Small is beautiful (and practical)
Here’s what often gets lost in the breathless coverage of frontier models: most businesses don’t need an AI that can discuss Kierkegaard while simultaneously writing SQL queries and composing a crossword puzzle. They need AI that can be relied on to do a few things exceptionally well.
The real value of large language models isn’t their ability to mimic human conversation – that’s a party trick, albeit an impressive one. The value lies in their capacity to rapidly synthesise information based on their training. And here’s the crucial insight: that synthesis becomes more valuable, not less, when the model is trained on a focused corpus of domain-specific knowledge.
Consider a language model trained specifically on European Union law. Every directive, every regulation, every court ruling from the ECJ, every national implementation across 27 member states. Such a model wouldn’t need to know how to write a sonnet or explain quantum mechanics. It would need to understand the relationship between primary and secondary legislation, the hierarchy of EU legal sources, the principles of direct effect and supremacy.
A model like this could be transformative for businesses operating in the EU. Currently, navigating European regulatory compliance requires expensive legal counsel, extensive research, and considerable uncertainty. An AI advisory system trained on the complete corpus of EU law could provide instant, reliable guidance on regulatory questions – not as a replacement for lawyers, but as a first-line resource that makes legal expertise more accessible and efficient.
The same principle applies across domains. A model trained exclusively on programming could become an extraordinarily competent coding assistant – not because it can chat about the weather, but because it has internalised the patterns and practices of software development without the overhead of general knowledge. A model focused on medical literature could support clinical decision-making. A model built around financial regulations could help banks navigate compliance.
The infrastructure advantage of thinking small
Specialised models aren’t just more useful for their intended purpose – they’re dramatically more practical to deploy.
Running a frontier model requires industrial-scale computing. The inference costs alone can make deployment prohibitive for all but the largest organisations. The data security implications of sending sensitive queries to a third-party API are a compliance nightmare waiting to happen.

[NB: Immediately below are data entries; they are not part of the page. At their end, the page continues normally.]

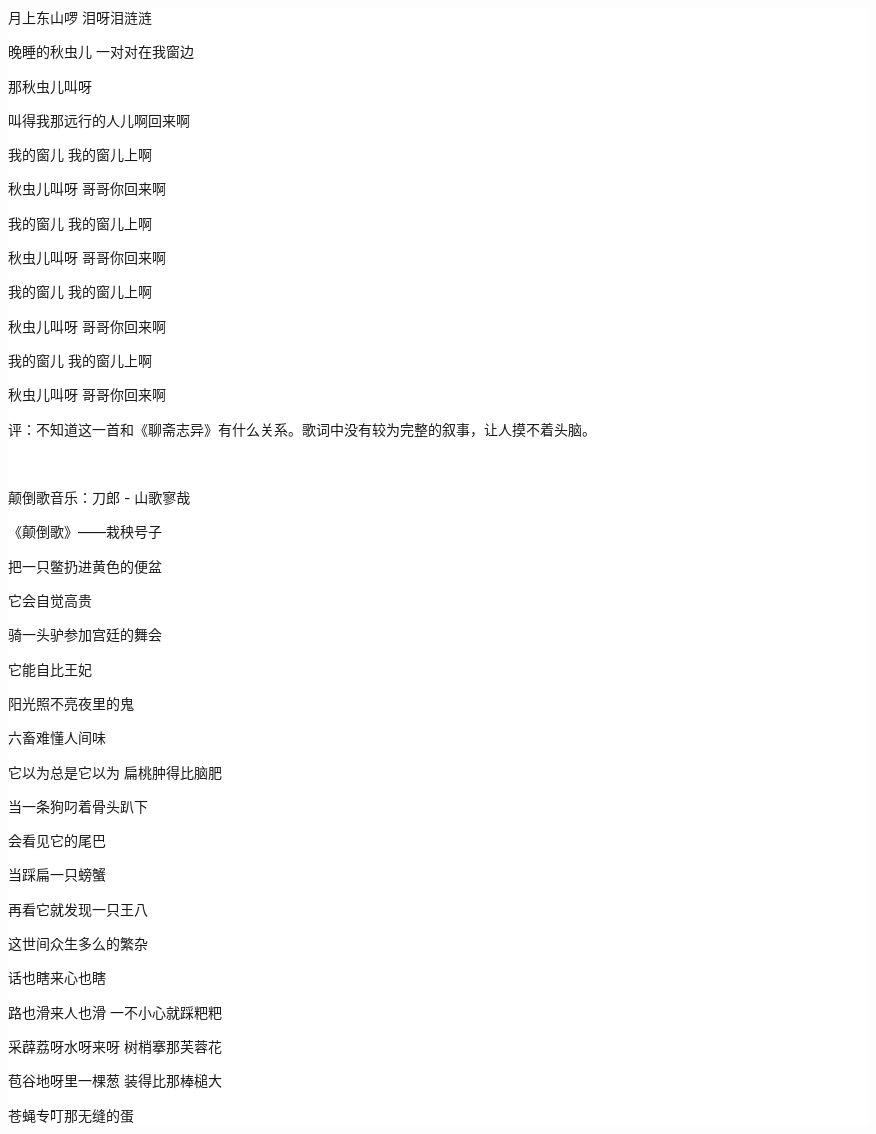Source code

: 月上东山啰 泪呀泪涟涟

晚睡的秋虫儿 一对对在我窗边

那秋虫儿叫呀

叫得我那远行的人儿啊回来啊

我的窗儿 我的窗儿上啊

秋虫儿叫呀 哥哥你回来啊

我的窗儿 我的窗儿上啊

秋虫儿叫呀 哥哥你回来啊

我的窗儿 我的窗儿上啊

秋虫儿叫呀 哥哥你回来啊

我的窗儿 我的窗儿上啊

秋虫儿叫呀 哥哥你回来啊

评：不知道这一首和《聊斋志异》有什么关系。歌词中没有较为完整的叙事，让人摸不着头脑。

⠀

颠倒歌音乐：刀郎 - 山歌寥哉

《颠倒歌》——栽秧号子

把一只鳖扔进黄色的便盆

它会自觉高贵

骑一头驴参加宫廷的舞会

它能自比王妃

阳光照不亮夜里的鬼

六畜难懂人间味

它以为总是它以为 扁桃肿得比脑肥

当一条狗叼着骨头趴下

会看见它的尾巴

当踩扁一只螃蟹

再看它就发现一只王八

这世间众生多么的繁杂

话也瞎来心也瞎

路也滑来人也滑 一不小心就踩粑粑

采薜荔呀水呀来呀 树梢搴那芙蓉花

苞谷地呀里一棵葱 装得比那棒槌大

苍蝇专叮那无缝的蛋
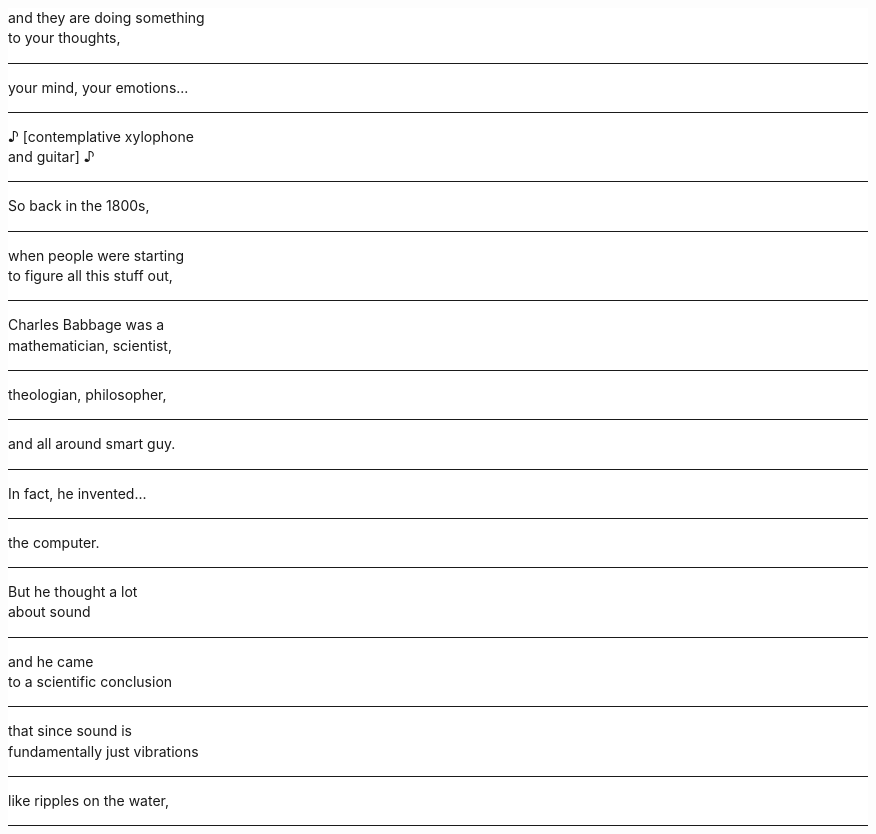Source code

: and they are doing something<br>
to your thoughts,

---

your mind, your emotions...

---

♪ [contemplative xylophone<br>
and guitar] ♪

---

So back in the 1800s,

---

when people were starting<br>
to figure all this stuff out,

---

Charles Babbage was a<br>
mathematician, scientist,

---

theologian, philosopher,

---

and all around smart guy.

---

In fact, he invented...

---

the computer.

---

But he thought a lot<br>
about sound

---

and he came<br>
to a scientific conclusion

---

that since sound is<br>
fundamentally just vibrations

---

like ripples on the water,

---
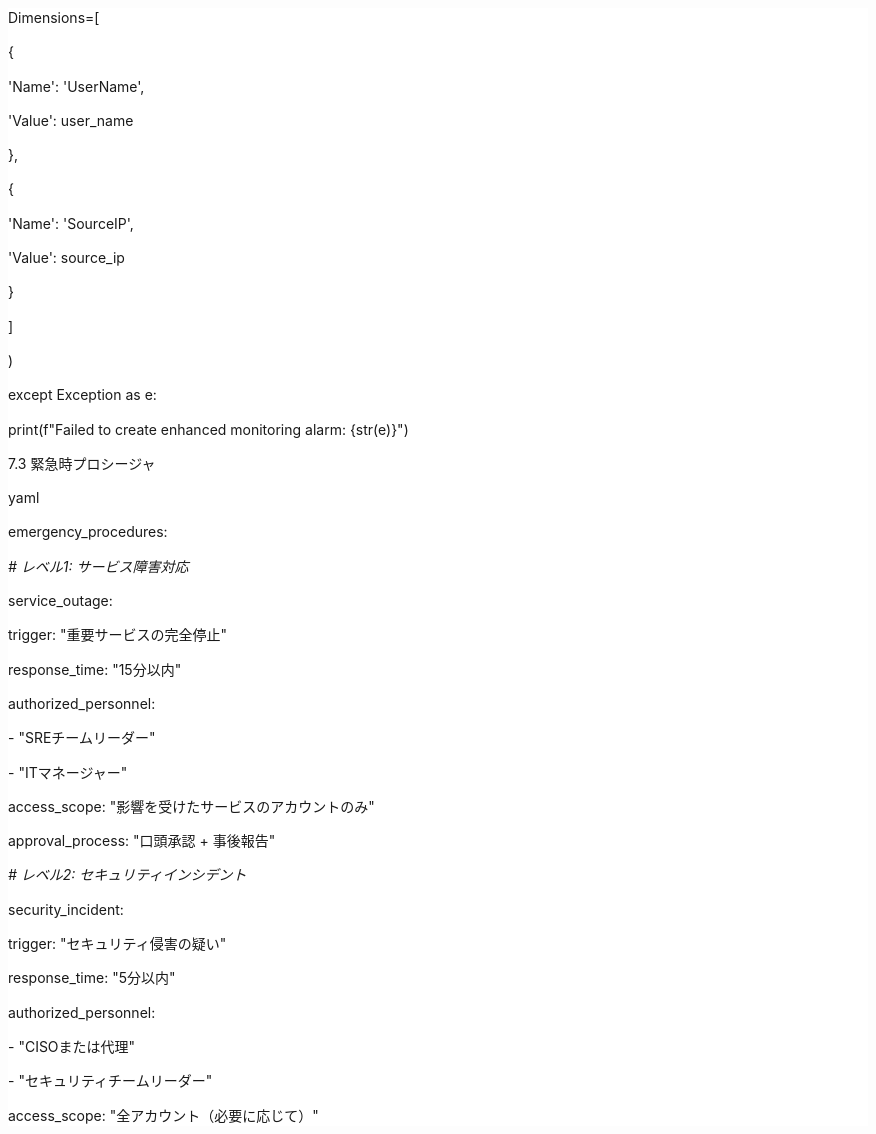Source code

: Dimensions=\[

{

'Name': 'UserName',

'Value': user_name

},

{

'Name': 'SourceIP',

'Value': source_ip

}

\]

)

except Exception as e:

print(f"Failed to create enhanced monitoring alarm: {str(e)}")

7.3 緊急時プロシージャ

yaml

emergency_procedures:

*\# レベル1: サービス障害対応*

service_outage:

trigger: "重要サービスの完全停止"

response_time: "15分以内"

authorized_personnel:

\- "SREチームリーダー"

\- "ITマネージャー"

access_scope: "影響を受けたサービスのアカウントのみ"

approval_process: "口頭承認 + 事後報告"

*\# レベル2: セキュリティインシデント*

security_incident:

trigger: "セキュリティ侵害の疑い"

response_time: "5分以内"

authorized_personnel:

\- "CISOまたは代理"

\- "セキュリティチームリーダー"

access_scope: "全アカウント（必要に応じて）"
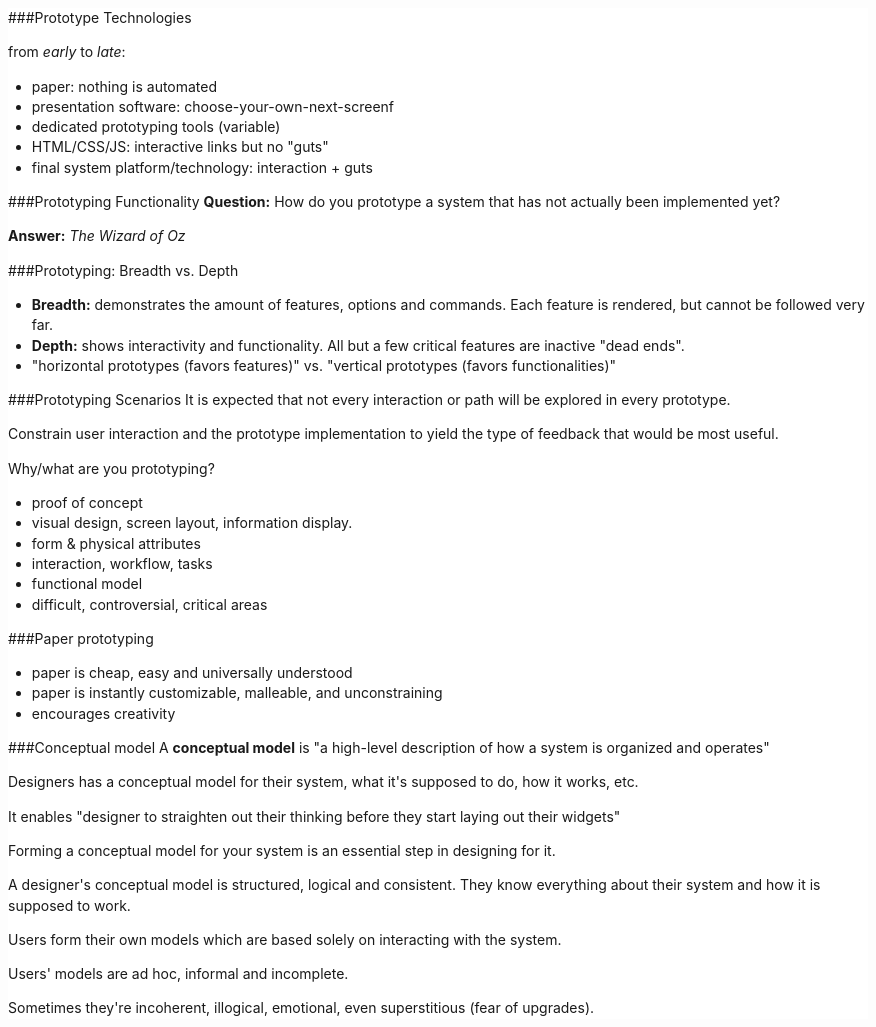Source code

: ###Prototype Technologies

from *early* to *late*:

- paper: nothing is automated
- presentation software: choose-your-own-next-screenf
- dedicated prototyping tools (variable)
- HTML/CSS/JS: interactive links but no "guts"
- final system platform/technology: interaction + guts

###Prototyping Functionality
**Question:** How do you prototype a system that has not actually been implemented yet?

**Answer:** *The Wizard of Oz*

###Prototyping: Breadth vs. Depth
- **Breadth:** demonstrates the amount of features, options and commands. Each feature is rendered, but cannot be followed very far.
- **Depth:** shows interactivity and functionality. All but a few critical features are inactive "dead ends".
- "horizontal prototypes (favors features)" vs. "vertical prototypes (favors functionalities)"

###Prototyping Scenarios
It is expected that not every interaction or path will be explored in every prototype.

Constrain user interaction and the prototype implementation to yield the type of feedback that would be most useful.

Why/what are you prototyping?

- proof of concept
- visual design, screen layout, information display.
- form & physical attributes
- interaction, workflow, tasks
- functional model
- difficult, controversial, critical areas

###Paper prototyping

- paper is cheap, easy and universally understood
- paper is instantly customizable, malleable, and unconstraining
- encourages creativity

###Conceptual model
A **conceptual model** is "a high-level description of how a system is organized and operates"

Designers has a conceptual model for their system, what it's supposed to do, how it works, etc.

It enables "designer to straighten out their thinking before they start laying out their widgets"

Forming a conceptual model for your system is an essential step in designing for it.

A designer's conceptual model is structured, logical and consistent. They know everything about their system and how it is supposed to work.

Users form their own models which are based solely on interacting with the system.

Users' models are ad hoc, informal and incomplete.

Sometimes they're incoherent, illogical, emotional, even superstitious (fear of upgrades).
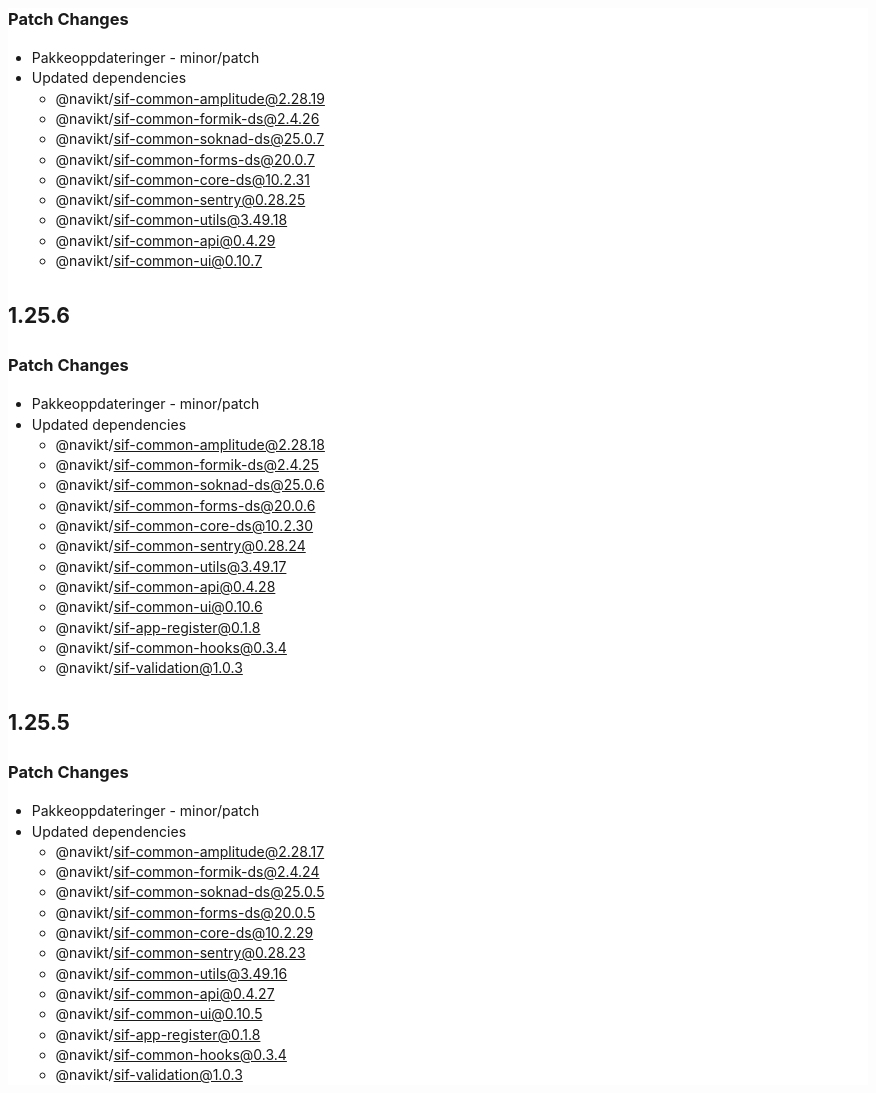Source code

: ### Patch Changes

- Pakkeoppdateringer - minor/patch
- Updated dependencies
    - @navikt/sif-common-amplitude@2.28.19
    - @navikt/sif-common-formik-ds@2.4.26
    - @navikt/sif-common-soknad-ds@25.0.7
    - @navikt/sif-common-forms-ds@20.0.7
    - @navikt/sif-common-core-ds@10.2.31
    - @navikt/sif-common-sentry@0.28.25
    - @navikt/sif-common-utils@3.49.18
    - @navikt/sif-common-api@0.4.29
    - @navikt/sif-common-ui@0.10.7

## 1.25.6

### Patch Changes

- Pakkeoppdateringer - minor/patch
- Updated dependencies
    - @navikt/sif-common-amplitude@2.28.18
    - @navikt/sif-common-formik-ds@2.4.25
    - @navikt/sif-common-soknad-ds@25.0.6
    - @navikt/sif-common-forms-ds@20.0.6
    - @navikt/sif-common-core-ds@10.2.30
    - @navikt/sif-common-sentry@0.28.24
    - @navikt/sif-common-utils@3.49.17
    - @navikt/sif-common-api@0.4.28
    - @navikt/sif-common-ui@0.10.6
    - @navikt/sif-app-register@0.1.8
    - @navikt/sif-common-hooks@0.3.4
    - @navikt/sif-validation@1.0.3

## 1.25.5

### Patch Changes

- Pakkeoppdateringer - minor/patch
- Updated dependencies
    - @navikt/sif-common-amplitude@2.28.17
    - @navikt/sif-common-formik-ds@2.4.24
    - @navikt/sif-common-soknad-ds@25.0.5
    - @navikt/sif-common-forms-ds@20.0.5
    - @navikt/sif-common-core-ds@10.2.29
    - @navikt/sif-common-sentry@0.28.23
    - @navikt/sif-common-utils@3.49.16
    - @navikt/sif-common-api@0.4.27
    - @navikt/sif-common-ui@0.10.5
    - @navikt/sif-app-register@0.1.8
    - @navikt/sif-common-hooks@0.3.4
    - @navikt/sif-validation@1.0.3
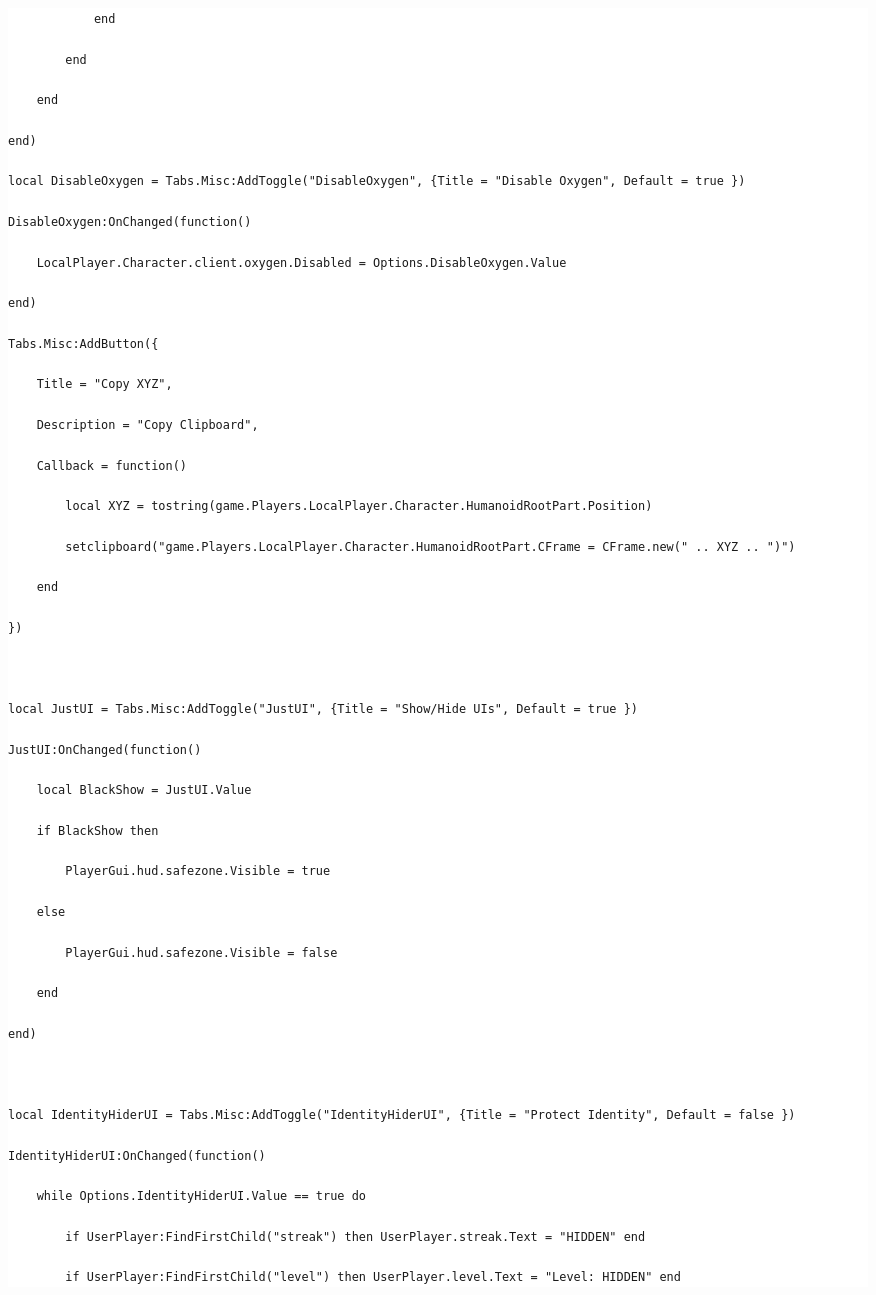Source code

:                 end

            end

        end

    end)

    local DisableOxygen = Tabs.Misc:AddToggle("DisableOxygen", {Title = "Disable Oxygen", Default = true })

    DisableOxygen:OnChanged(function()

        LocalPlayer.Character.client.oxygen.Disabled = Options.DisableOxygen.Value

    end)

    Tabs.Misc:AddButton({

        Title = "Copy XYZ",

        Description = "Copy Clipboard",

        Callback = function()

            local XYZ = tostring(game.Players.LocalPlayer.Character.HumanoidRootPart.Position)

            setclipboard("game.Players.LocalPlayer.Character.HumanoidRootPart.CFrame = CFrame.new(" .. XYZ .. ")")

        end

    })



    local JustUI = Tabs.Misc:AddToggle("JustUI", {Title = "Show/Hide UIs", Default = true })

    JustUI:OnChanged(function()

        local BlackShow = JustUI.Value

        if BlackShow then

            PlayerGui.hud.safezone.Visible = true

        else

            PlayerGui.hud.safezone.Visible = false

        end

    end)



    local IdentityHiderUI = Tabs.Misc:AddToggle("IdentityHiderUI", {Title = "Protect Identity", Default = false })    

    IdentityHiderUI:OnChanged(function()

        while Options.IdentityHiderUI.Value == true do

            if UserPlayer:FindFirstChild("streak") then UserPlayer.streak.Text = "HIDDEN" end

            if UserPlayer:FindFirstChild("level") then UserPlayer.level.Text = "Level: HIDDEN" end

Smaller, focused models can run locally. They can be deployed on-premises, within an organisation’s existing security perimeter. They don’t require the massive GPU clusters. They don’t demand a fibre connection to a data centre in another jurisdiction. They can operate in environments where connectivity is limited or where data sovereignty is non-negotiable.
This isn’t speculation. France’s Mistral has already demonstrated that European companies can build commercially viable language models without matching American scale. Their models compete effectively in specific use cases while remaining small enough for practical deployment. It’s a proof of concept for a European AI-strategy.